Abrams ran for governor in 2018 and became the first Black woman ever to be a major party’s nominee for governor. However, she lost narrowly to Brian Kemp (R), which she and political observers believe owes to voter suppression. Abrams and others argue that the voter suppression was largely racially motivated. She also alleges that Kemp manipulated the election illegally through his position as secretary of state in Georgia, where she alleges that he purged voter rolls illegally to benefit himself. Kemp denies any misconduct.

Though Abrams lost the election, her response garnered her national acclaim. She reacted by working to combat voter suppression over the next two years.

She founded the voting rights advocacy group Fair Fight Action in 2018, which promotes free and fair elections and helps people register to vote. Ultimately Abrams helped register over 800,000 voters in Georgia, in time for the 2020 election. Many regard this as the reason that President Joe Biden won Georgia, where the state has not voted for another Democratic president since 1992.

“We changed the trajectory of the nation,” Abrams said when Biden won the presidency. “Because our combined power shows that progress is not only possible—it is inevitable.”

Now, Abrams has launched another bid at governor of Georgia.
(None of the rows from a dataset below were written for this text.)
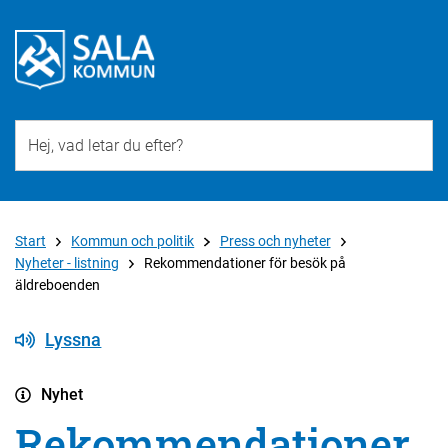
Till övergripande innehåll för webbplatsen
Start
Kommun och politik
Press och nyheter
Nyheter - listning
Rekommendationer för besök på
äldreboenden
Lyssna
Nyhet
Rekommendationer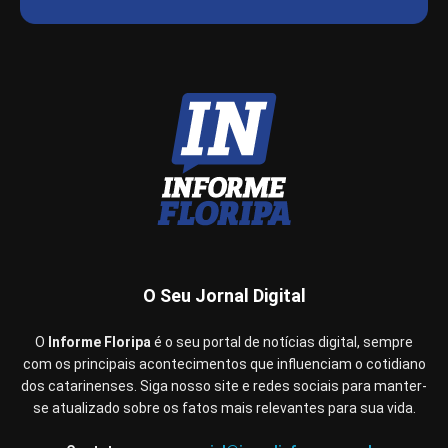
O Seu Jornal Digital
O
Informe Floripa
é o seu portal de notícias digital, sempre
com os principais acontecimentos que influenciam o cotidiano
dos catarinenses. Siga nosso site e redes sociais para manter-
se atualizado sobre os fatos mais relevantes para sua vida.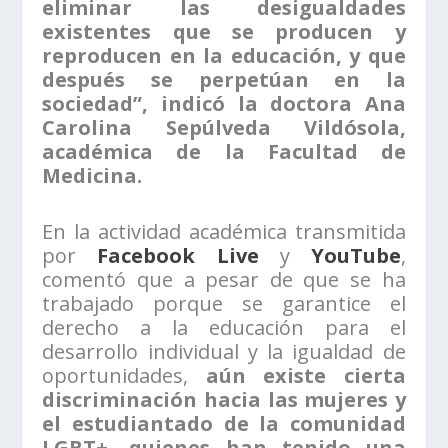
eliminar las desigualdades
existentes que se producen y
reproducen en la educación, y que
después se perpetúan en la
sociedad”, indicó la doctora Ana
Carolina Sepúlveda Vildósola,
académica de la Facultad de
Medicina.
En la actividad académica transmitida
por
Facebook Live
y
YouTube
,
comentó que a pesar de que se ha
trabajado porque se garantice el
derecho a la educación para el
desarrollo individual y la igualdad de
oportunidades,
aún existe cierta
discriminación hacia las mujeres y
el estudiantado de la comunidad
LGBT+, quienes han tenido una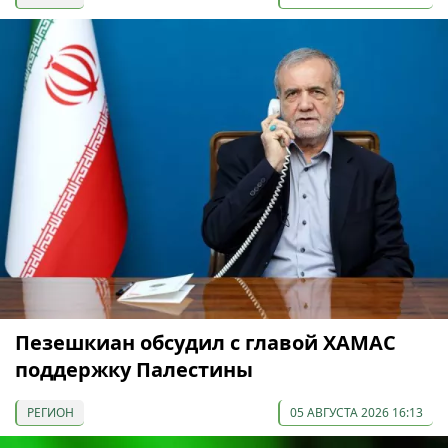
Пезешкиан обсудил с главой ХАМАС
поддержку Палестины
РЕГИОН
05 АВГУСТА 2026 16:13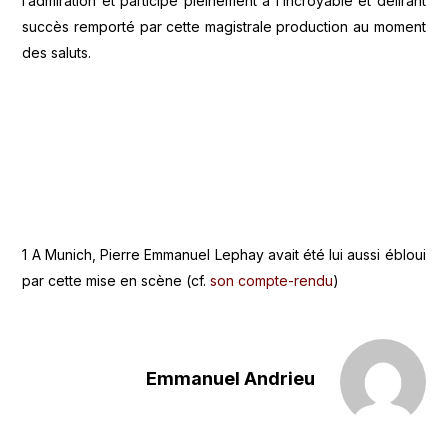
l’admiration et participe pleinement à l’incroyable et délirant
succès remporté par cette magistrale production au moment
des saluts.
1 A Munich, Pierre Emmanuel Lephay avait été lui aussi ébloui
par cette mise en scène (cf.
son compte-rendu
)
Emmanuel Andrieu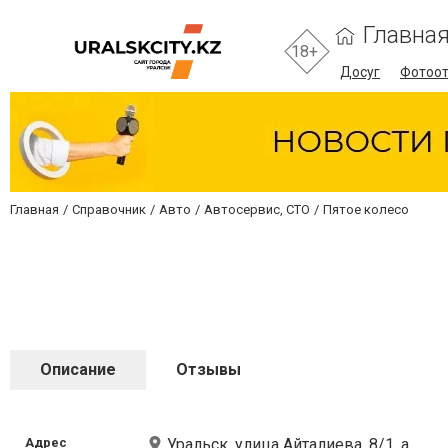
Главна
18+
Досуг
Фотоо
Главная
Справочник
Авто
Автосервис, СТО
Пятое колесо
Описание
Отзывы
Адрес
Уральск, улица Айталиева, 8/1, а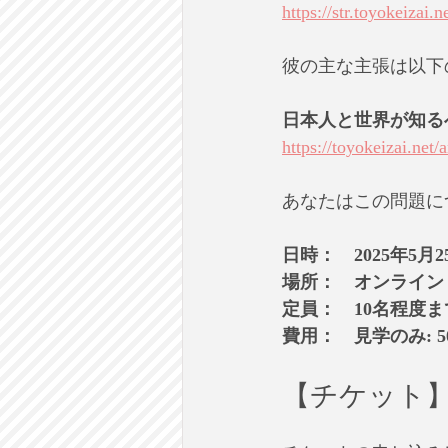
https://str.toyokeizai
彼の主な主張は以下
日本人と世界が知る
https://toyokeizai.net/
あなたはこの問題に
日時：　2025年5月2
場所：　オンライン
定員：　10名程度ま
費用：　見学のみ: 5
【チケット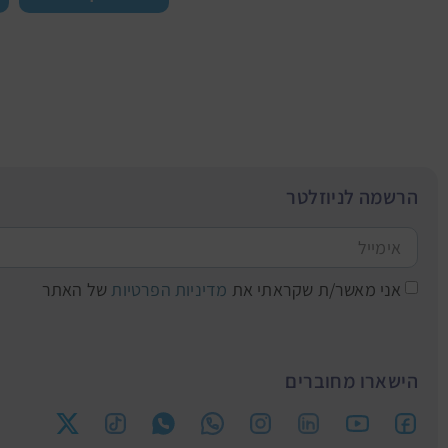
הרשמה לניוזלטר
אני מאשר/ת שקראתי את
מדיניות הפרטיות
של האתר
הישארו מחוברים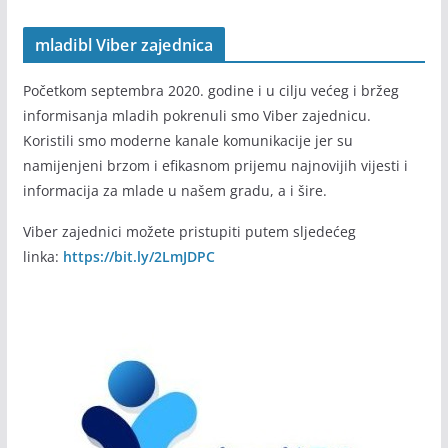
mladibl Viber zajednica
Početkom septembra 2020. godine i u cilju većeg i bržeg
informisanja mladih pokrenuli smo Viber zajednicu.
Koristili smo moderne kanale komunikacije jer su
namijenjeni brzom i efikasnom prijemu najnovijih vijesti i
informacija za mlade u našem gradu, a i šire.
Viber zajednici možete pristupiti putem sljedećeg
linka:
https://bit.ly/2LmJDPC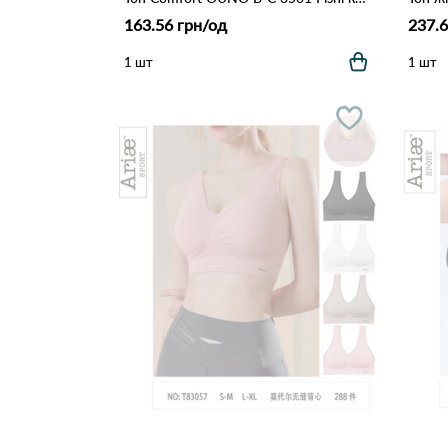
163.56 грн/од
237.6
1 шт
1 шт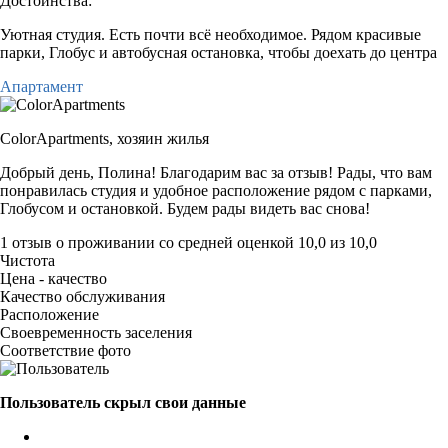
Достоинства:
Уютная студия. Есть почти всё необходимое. Рядом красивые
парки, Глобус и автобусная остановка, чтобы доехать до центра
Апартамент
ColorApartments,
хозяин жилья
Добрый день, Полина! Благодарим вас за отзыв! Рады, что вам
понравилась студия и удобное расположение рядом с парками,
Глобусом и остановкой. Будем рады видеть вас снова!
1 отзыв
о проживании со средней оценкой
10,0
из
10,0
Чистота
Цена - качество
Качество обслуживания
Расположение
Своевременность заселения
Соответствие фото
Пользователь скрыл свои данные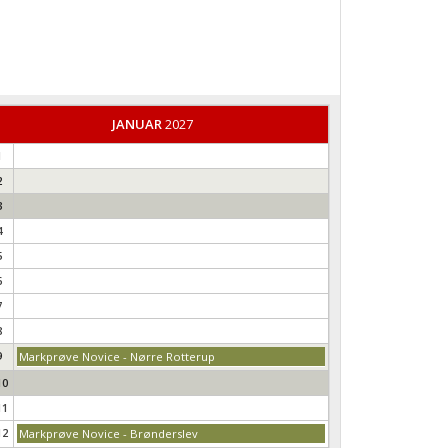
JANUAR
2027
1
2
3
4
5
6
7
8
9
Markprøve Novice - Nørre Rotterup
10
11
12
Markprøve Novice - Brønderslev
This comes at a time when Georgia has continued rolling back on voting rights. This year, Republicans enacted a new law in Georgia that reduces the days available to request an absentee ballot, shortens early voting before runoff elections, restricts ballot drop boxes and imposes other limitations on voting.

“I will do everything in my power to make certain that these new onerous voter suppression laws do not effectively block voters from their right to vote,” Abrams said of the legislation. “And so yes, there’s absolutely a pathway to win.”

Abrams is running on a platform that vows to invest in communities. “This is a state that is on the cusp of greatness,” she said. “But we have high income inequality; we have low graduation rates relative to our capacity; we have a broken public health infrastructure system. But we also have the ability, if we had good leadership, to invest in our communities, in all of our communities across the state.”

Republicans and Democrats alike have expressed doubt that Abrams can win governor in the historically Republican state. However, Abrams assures her supporters to stay patient, and reaffirms the importance of voting despite potential feelings of cynicism or fear.

“Winning an election isn’t about magic,” Abrams said. “Voting isn’t magic. It is medicine. It takes time, it takes effort, it takes continued investment.”